--- Description of the task ---
From the material below, copy out every line that contains the word "value".

--- Dataset records ---
•••
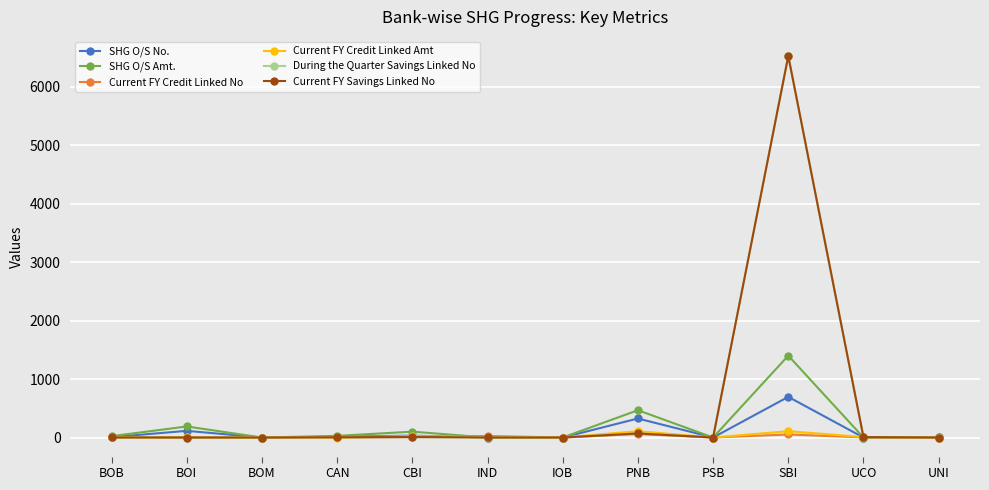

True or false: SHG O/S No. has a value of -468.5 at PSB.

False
•••
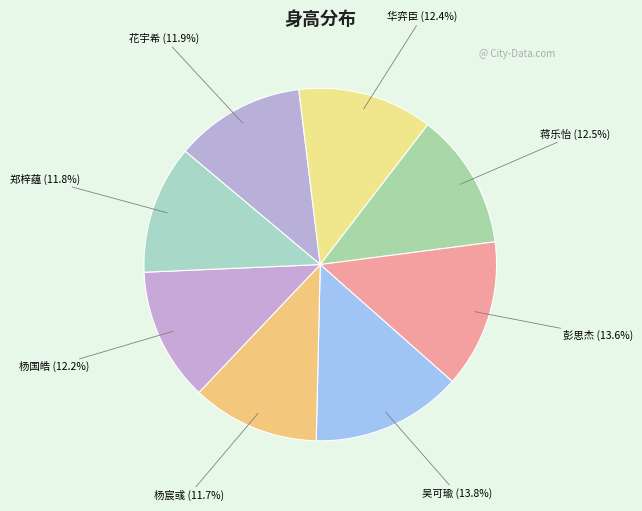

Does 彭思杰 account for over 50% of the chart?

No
•••
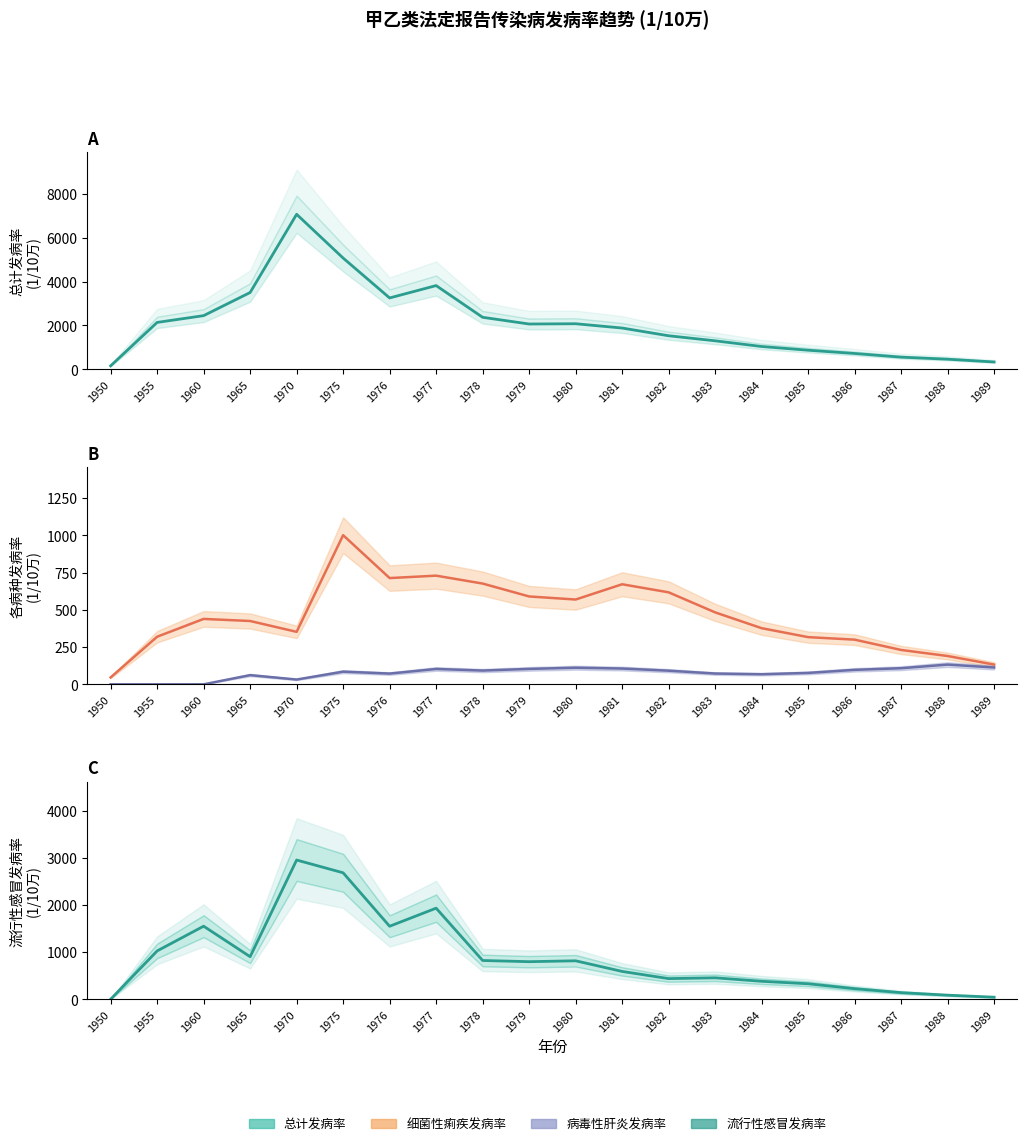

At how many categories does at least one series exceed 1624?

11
•••
--- Task output ---
True or false: SHG O/S No. has a value of -468.5 at PSB.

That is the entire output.